In 2011, she opened another concept called Street Kitchen Asian Bistro, which offers street food with touches of Malaysian, Thai, Japanese, Chinese and Vietnamese influence. These early restaurants prepared her for what would become Olive & Finch Collective, which combines fine-dining restaurants, cafes and a range of ready-made meals and fresh bottled juices.

The first Olive & Finch restaurant opened in 2013 with the idea of ​​offering busy diners chef-prepared food without the time and cost constraints of a traditional restaurant. Within its first six months of opening, it was named one of Denver’s best restaurants by local trade publications.

“Everything we do in the back is fine dining, and everything up front is casual, no more than $20. I call it ‘casual chic,’ and we give people what they want. We’ve become a welcoming third place where customers can dictate their experience, and I think that’s one of the reasons we’re so successful,” Nguyen shares.

Little Finch opened in 2023 to cater to busy people, first daters, and remote clients. The all-day café, a sister concept to Olive & Finch, offers coffee, cocktails, pastries, flatbreads, soups, salads, and sandwiches.

The miniature café features items made by On the Fly, the newest brand under the Olive & Finch wing. On the Fly is a line of grab-and-go meals and cold-pressed juices that supply Nguyen’s restaurant and café, as well as larger institutions like airports and hospitals.

“It was important to me to create a sustainable business that could scale easily. (On the Fly) plays on accessibility and affordability, and allows us to offer our products in environments that typically don’t have either of those things,” Nguyen says. “We have multiple lines of business, which gives us the opportunity to grow and our team to expand.”

Nguyen is ready to let her concepts take flight. The company hopes to double its store size in the next five years while expanding On the Fly into wholesale opportunities nationwide.

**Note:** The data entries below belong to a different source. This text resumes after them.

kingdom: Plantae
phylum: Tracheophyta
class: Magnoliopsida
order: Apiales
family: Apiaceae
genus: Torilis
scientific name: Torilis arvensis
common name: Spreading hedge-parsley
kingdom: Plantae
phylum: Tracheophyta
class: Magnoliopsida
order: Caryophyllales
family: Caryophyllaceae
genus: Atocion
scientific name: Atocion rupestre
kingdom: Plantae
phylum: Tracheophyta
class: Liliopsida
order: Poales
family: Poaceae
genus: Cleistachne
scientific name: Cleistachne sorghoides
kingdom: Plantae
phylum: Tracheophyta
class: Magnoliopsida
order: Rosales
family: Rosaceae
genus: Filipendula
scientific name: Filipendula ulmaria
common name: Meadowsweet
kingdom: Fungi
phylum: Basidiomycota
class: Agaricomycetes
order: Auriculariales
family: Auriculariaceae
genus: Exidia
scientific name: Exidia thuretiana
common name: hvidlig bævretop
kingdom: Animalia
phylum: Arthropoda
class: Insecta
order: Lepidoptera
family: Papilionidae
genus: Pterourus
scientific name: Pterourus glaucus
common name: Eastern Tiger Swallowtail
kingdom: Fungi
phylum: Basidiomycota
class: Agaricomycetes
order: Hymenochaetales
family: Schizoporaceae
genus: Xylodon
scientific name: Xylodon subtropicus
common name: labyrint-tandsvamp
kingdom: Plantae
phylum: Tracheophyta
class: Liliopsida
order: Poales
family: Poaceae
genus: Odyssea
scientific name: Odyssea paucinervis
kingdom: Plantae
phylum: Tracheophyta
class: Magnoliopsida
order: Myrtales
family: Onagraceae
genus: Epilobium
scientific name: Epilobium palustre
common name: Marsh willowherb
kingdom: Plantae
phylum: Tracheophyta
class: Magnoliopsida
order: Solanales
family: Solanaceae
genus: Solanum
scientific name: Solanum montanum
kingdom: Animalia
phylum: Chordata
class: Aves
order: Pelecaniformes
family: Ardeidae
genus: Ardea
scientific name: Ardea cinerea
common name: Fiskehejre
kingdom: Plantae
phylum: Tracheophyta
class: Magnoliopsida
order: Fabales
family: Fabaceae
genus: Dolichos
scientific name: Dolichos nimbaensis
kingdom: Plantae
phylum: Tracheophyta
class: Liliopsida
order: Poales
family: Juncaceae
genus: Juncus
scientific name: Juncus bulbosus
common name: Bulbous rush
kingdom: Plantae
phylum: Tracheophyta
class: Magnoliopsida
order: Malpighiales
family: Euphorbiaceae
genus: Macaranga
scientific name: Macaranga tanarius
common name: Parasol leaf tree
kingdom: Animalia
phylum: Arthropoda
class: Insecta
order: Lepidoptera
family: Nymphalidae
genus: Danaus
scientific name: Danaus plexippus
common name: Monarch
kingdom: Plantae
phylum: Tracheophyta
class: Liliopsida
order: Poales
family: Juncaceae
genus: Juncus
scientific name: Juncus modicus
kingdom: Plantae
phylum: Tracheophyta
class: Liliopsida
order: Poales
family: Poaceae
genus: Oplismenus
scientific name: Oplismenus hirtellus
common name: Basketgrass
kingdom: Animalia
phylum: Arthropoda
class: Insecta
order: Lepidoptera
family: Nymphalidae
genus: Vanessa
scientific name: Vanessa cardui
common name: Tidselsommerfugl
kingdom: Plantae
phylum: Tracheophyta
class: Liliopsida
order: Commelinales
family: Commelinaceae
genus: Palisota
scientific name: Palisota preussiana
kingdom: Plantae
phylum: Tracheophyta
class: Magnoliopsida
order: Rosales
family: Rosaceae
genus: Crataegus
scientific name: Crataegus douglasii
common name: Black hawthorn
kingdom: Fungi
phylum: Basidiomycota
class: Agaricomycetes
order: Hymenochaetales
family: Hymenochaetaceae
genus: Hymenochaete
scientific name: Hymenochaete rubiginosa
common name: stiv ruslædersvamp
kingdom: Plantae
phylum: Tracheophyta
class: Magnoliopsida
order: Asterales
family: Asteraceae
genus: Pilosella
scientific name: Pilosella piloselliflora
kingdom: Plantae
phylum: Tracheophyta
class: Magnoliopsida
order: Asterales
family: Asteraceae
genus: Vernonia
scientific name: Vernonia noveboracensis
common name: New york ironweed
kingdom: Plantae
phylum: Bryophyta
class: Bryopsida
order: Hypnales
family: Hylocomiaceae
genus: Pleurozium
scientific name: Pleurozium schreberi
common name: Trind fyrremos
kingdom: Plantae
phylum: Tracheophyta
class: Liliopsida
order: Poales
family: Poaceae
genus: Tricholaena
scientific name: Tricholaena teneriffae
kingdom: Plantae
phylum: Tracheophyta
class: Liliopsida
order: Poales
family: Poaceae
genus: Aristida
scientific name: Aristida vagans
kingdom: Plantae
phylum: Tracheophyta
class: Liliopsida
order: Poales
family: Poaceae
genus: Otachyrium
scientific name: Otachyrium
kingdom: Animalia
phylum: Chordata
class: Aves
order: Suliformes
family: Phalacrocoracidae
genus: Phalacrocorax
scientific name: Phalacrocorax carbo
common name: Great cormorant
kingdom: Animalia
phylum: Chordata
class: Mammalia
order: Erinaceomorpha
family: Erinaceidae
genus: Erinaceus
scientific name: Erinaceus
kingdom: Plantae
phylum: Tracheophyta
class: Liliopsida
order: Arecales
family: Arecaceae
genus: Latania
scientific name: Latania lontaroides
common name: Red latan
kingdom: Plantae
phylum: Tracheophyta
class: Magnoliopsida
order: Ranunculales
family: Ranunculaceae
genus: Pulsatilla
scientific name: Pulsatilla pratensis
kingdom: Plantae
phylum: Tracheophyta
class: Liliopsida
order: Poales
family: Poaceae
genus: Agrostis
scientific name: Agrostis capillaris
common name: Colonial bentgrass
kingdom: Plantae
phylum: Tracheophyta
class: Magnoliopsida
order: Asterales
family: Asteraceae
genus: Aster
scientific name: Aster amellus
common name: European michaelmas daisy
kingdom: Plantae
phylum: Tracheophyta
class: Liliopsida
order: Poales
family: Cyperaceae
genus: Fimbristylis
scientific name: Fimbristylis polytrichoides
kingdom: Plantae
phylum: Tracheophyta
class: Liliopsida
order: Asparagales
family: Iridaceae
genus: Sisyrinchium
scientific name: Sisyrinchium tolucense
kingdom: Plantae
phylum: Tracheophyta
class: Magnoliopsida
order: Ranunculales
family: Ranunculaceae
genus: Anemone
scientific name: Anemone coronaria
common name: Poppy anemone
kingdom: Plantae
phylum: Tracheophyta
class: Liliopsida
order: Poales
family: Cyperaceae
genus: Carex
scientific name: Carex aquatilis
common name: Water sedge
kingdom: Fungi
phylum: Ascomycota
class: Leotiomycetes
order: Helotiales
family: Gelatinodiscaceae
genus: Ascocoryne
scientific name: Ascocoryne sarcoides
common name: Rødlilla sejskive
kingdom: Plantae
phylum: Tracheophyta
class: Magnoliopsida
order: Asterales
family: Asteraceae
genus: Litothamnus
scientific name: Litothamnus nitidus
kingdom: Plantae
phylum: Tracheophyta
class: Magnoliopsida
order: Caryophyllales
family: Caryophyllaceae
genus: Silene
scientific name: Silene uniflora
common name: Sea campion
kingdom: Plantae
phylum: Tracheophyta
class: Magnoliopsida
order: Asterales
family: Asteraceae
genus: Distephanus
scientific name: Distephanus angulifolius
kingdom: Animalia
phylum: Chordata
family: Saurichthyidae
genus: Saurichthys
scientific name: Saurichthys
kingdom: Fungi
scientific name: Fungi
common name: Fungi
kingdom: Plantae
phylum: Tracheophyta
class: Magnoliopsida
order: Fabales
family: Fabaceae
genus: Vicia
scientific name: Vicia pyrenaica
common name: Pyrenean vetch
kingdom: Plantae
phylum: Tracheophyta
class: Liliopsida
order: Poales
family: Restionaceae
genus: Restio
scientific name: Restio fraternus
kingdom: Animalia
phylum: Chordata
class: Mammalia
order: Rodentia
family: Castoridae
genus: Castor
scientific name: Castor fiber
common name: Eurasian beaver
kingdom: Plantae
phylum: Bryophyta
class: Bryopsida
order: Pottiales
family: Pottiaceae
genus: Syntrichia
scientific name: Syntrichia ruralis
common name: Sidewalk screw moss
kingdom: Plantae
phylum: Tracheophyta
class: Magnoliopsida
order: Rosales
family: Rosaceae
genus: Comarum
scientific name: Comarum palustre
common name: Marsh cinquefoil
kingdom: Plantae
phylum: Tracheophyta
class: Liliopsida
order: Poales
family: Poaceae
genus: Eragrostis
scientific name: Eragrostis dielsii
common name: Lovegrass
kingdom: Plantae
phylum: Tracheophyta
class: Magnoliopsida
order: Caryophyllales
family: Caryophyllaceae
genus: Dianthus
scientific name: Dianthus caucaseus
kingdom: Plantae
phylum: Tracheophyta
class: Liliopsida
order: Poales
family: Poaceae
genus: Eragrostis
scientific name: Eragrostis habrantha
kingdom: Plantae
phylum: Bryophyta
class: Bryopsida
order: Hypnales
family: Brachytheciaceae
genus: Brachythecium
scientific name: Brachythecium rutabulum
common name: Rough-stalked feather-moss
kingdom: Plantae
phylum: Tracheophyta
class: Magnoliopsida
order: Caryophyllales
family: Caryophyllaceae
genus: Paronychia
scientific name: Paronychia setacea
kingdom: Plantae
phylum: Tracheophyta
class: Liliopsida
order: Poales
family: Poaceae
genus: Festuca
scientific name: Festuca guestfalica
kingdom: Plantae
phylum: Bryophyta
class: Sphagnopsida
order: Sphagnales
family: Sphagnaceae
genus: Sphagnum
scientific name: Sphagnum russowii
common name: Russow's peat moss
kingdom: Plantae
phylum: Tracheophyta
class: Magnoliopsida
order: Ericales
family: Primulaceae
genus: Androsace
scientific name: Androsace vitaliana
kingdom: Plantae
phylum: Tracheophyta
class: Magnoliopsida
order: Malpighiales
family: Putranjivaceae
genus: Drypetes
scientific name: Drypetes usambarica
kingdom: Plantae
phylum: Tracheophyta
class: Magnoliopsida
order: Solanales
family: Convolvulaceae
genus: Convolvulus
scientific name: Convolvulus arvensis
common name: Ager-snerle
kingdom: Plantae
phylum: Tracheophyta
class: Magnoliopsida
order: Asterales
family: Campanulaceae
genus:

Markets similar to Denver can expect to see interest from Olive & Finch Collective as the brand ramps up its growth. Nguyen says she’s looking forward to expanding her physical restaurants to other Colorado cities before heading out of state. Amid those lofty ambitions, she’s careful not to dilute her product or mission.

“Sustainable growth is about the business, but it’s also about the people. You can have a great concept, but if you don’t have the right people to execute it, it doesn’t mean anything, right?” says Nguyen. “I think my biggest takeaway from all of this is that when I look at my own experience, (Olive & Finch Collective) gives me more motivation to make this industry and these opportunities work equitably for everyone, whether you’re a woman or a man, inexperienced or experienced.”